The greenback rose against the euro today on a surge in demand for U.S. currency funding as banks remained reluctant to lend to each other. The dollar gained 5.8 percent last week in its biggest rally since the euro's inception.
`Dollar Liquidity'
``Much of the euro-dollar move has been about the huge demand for dollar liquidity,'' said Alan Ruskin, head of international currency strategy in North America at RBS Greenwich Capital Markets Inc. in Greenwich, Connecticut.
Brazil's real, South Africa's rand and Mexico's peso tumbled on concern a global economic slowdown will cut demand for emerging-market assets. The real dropped as much as 7.8 percent to 2.2037 per dollar, the lowest level since September 2006. The rand fell 5.7 percent to 8.9767, the weakest since January 2003. The peso slid 6.6 percent to 11.9992 against the dollar, the weakest since 1993, when a new peso equivalent to 1,000 old pesos was introduced.
``There's a capitulation of emerging-market currencies,'' said Todd Elmer, currency strategist at Citigroup Global Markets Inc. in New York. ``There were massive flows to emerging markets over the past years. We're seeing a reversal of that, which is providing support to the dollar. There's certainly further room to run.''
German Bailout
The German government and the country's banks and insurers agreed on a 50 billion euro ($68 billion) rescue of Hypo Real Estate Holding AG after an earlier bailout faltered. BNP Paribas SA, France's biggest bank, agreed to take over Belgian units of Fortis after a government rescue of the lender failed.

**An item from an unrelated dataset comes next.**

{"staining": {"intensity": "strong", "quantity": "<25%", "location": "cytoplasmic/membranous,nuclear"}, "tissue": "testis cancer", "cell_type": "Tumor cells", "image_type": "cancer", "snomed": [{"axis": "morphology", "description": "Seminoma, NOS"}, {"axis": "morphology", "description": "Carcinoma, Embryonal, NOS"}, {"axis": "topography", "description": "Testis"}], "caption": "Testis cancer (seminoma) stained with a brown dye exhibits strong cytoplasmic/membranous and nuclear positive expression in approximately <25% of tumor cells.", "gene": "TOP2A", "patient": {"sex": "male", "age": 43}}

``Panic is feeding on itself,'' said Daniel Katzive, a senior currency strategist at Credit Suisse Group in New York. ``Concern about the European banking sector is hitting the euro. People don't have a real sense of comfort about the breadth of the problem or the potential policy remedy.''
The yen rose as much as 13.7 percent to 70.32 per Australian dollar, the strongest since March 2003, and 11.6 percent to 45.58 versus the real on speculation a drop below 10,000 in the Dow Jones Industrial Average will discourage trades in which investors get funds in a country with low borrowing costs and buy assets where returns are higher. Japan's 0.5 percent target lending rate compares with 7 percent in Australia and 13.75 percent in Brazil.
Yen's Allure
After seven years of providing the cheapest source of funds for investors buying higher-yielding Australian dollars and Brazil reais, the yen is appreciating as $587 billion of subprime mortgage-related losses force banks to restrict credit. Congress's approval of the U.S. financial bailout on Oct. 3 failed to restore investors' confidence, causing stocks to tumble around the world today.
``This is just pure capitulation and risk aversion across the board,'' said Derek Halpenny, European head of global currency research at Bank of Tokyo-Mitsubishi in London. ``The worst-case scenario last week was for the bill going through but markets failing to respond. We pretty much got the worst-case scenario.''
Investors are pricing in wider price swings in major currencies in the coming month. Implied volatility on one-month euro-dollar options touched a record 19.2 percent, almost double the average of the past year. One-month Aussie-yen volatility surged to 37.4 percent, the highest since the index's inception in 1995. Volatility can erode carry-trade profit.
The prospect of a global economic slump has caused investors to raise bets that the biggest central banks will cut interest rates. The Federal Reserve will cut its 2 percent target lending rate to 1 percent by March 31, and the European Central Bank will reduce its main refinancing rate to 3 percent from 4.25 percent by the end of next year, UBS AG economists led by London-based Larry Hatheway wrote in a report yesterday.